**What to do**:
Make an exact copy of the listing underneath, skipping each picture.

**Exercise material**:

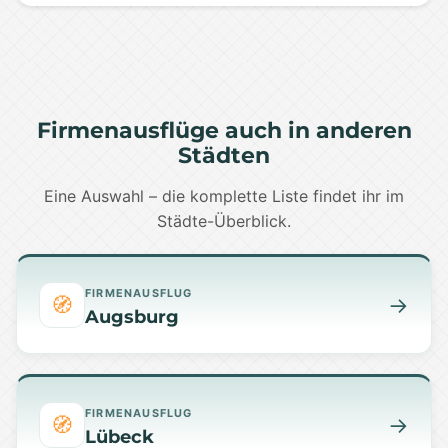
Firmenausflüge auch in anderen
Städten
Eine Auswahl – die komplette Liste findet ihr im
Städte-Überblick.
FIRMENAUSFLUG
🧭
→
Augsburg
FIRMENAUSFLUG
🧭
→
Lübeck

**Exercise answer**:
Firmenausflüge auch in anderen
Städten
Eine Auswahl – die komplette Liste findet ihr im
Städte-Überblick.
FIRMENAUSFLUG
🧭
→
Augsburg
FIRMENAUSFLUG
🧭
→
Lübeck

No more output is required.